After last year’s disastrous rental, with dangerously loose porch pickets and a fraternity house floor, where, in the words of my sister-in-law, Kathy, “The three second rule did not apply,” I was determined to upgrade. And so we did - to a rather grand, for us, six bedroom affair with an impressive collection of TV sets and dvd players, cable – stuff you really don’t need at the beach, but the all important view of the Atlantic.

It was a far cry from the 70’s houses we used to rent, with no air conditioning, no telephone, no television, no washer and dryer or dishwasher, sometimes a few rows back from ocean front, where the only breezes came from the box fans we squeezed in the car.

But nothing is too good for the newest addition to our beach crew, Lauren Elizabeth, now nearly two months old, who probably wouldn’t have minded one of those 70’s houses. She looks like her brothers, only softer. “I want her to learn to put herself to sleep,” her mother says, “please try not to let her go to sleep in your lap.” - pretty stiff demands for a granny who’s finally got a chance to hold a baby girl after a host of boy children.
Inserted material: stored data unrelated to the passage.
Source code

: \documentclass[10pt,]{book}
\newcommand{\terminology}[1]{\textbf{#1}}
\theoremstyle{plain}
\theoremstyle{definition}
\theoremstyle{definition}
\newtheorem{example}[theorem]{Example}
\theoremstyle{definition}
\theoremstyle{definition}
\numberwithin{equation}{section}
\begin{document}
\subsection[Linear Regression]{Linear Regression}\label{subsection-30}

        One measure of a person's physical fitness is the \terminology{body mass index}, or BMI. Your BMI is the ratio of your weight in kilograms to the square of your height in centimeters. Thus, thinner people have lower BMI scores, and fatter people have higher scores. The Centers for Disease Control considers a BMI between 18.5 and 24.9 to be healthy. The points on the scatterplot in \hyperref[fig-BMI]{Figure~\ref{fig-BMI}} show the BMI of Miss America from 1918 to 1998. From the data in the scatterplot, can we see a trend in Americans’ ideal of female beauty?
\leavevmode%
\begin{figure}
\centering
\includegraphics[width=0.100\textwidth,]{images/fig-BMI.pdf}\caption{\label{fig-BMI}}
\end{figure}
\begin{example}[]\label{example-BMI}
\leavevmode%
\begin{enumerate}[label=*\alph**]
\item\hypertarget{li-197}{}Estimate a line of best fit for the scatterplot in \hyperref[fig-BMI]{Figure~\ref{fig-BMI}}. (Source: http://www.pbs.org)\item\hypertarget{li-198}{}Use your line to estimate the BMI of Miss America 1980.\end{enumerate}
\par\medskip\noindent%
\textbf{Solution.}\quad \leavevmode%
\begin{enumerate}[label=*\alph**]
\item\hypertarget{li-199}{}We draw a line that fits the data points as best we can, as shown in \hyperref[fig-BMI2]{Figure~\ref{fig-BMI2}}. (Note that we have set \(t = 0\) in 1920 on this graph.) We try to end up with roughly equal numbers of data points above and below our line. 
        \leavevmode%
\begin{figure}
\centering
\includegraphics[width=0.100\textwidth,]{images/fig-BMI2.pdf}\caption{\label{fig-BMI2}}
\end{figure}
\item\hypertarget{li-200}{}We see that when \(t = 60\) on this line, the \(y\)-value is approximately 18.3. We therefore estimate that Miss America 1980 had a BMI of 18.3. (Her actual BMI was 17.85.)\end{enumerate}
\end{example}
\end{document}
I tried my best. “It’s OK, my mom does it too,” says Lauren’s mama, by way of forgiveness.

The weather was good – not as suffocatingly hot as you might expect for mid-August. A couple of rainy mornings came and we were off to the Fire Museum in North Charleston – a good place for our two preschoolers to get their fill of fire trucks, then to the Children’s Museum downtown, near the Visitors’ Center, where I think, at least a million children had chosen to spend their last day of freedom before school starts.

Three-year-old Elliot decided this was his year to ride in the boat and go fishing. He caught the most – five baby sharks, but got away from his quarry as fast as he could once they got reeled in.

Hank and I will have been married forty years this weekend - if you see him, suggest something sparkly. David surprised us with a digital copy he’d made of the tapes we sent back and forth when Hank was in Vietnam in the very early 70’s, the first time we’d heard them in all that time. It is a great gift to be able to hear ourselves at the beginning, to hear our early plans, some that turned out and some that didn’t, to hear that some of the things we argue about and worry about haven’t changed much in forty years. We were more polite to each other then, and our voices were a little higher. I sounded a little more redneck, (though I may still sound redneck, it’s hard to shed Georgia cracker, I think).

We came home to a lush, green garden, some ripe tomatoes, four ichiban eggplants, and a brand new crop of weeds. We’ll take care of them, I expect, while we begin thinking about fall planting, and also - next summer’s beach trip.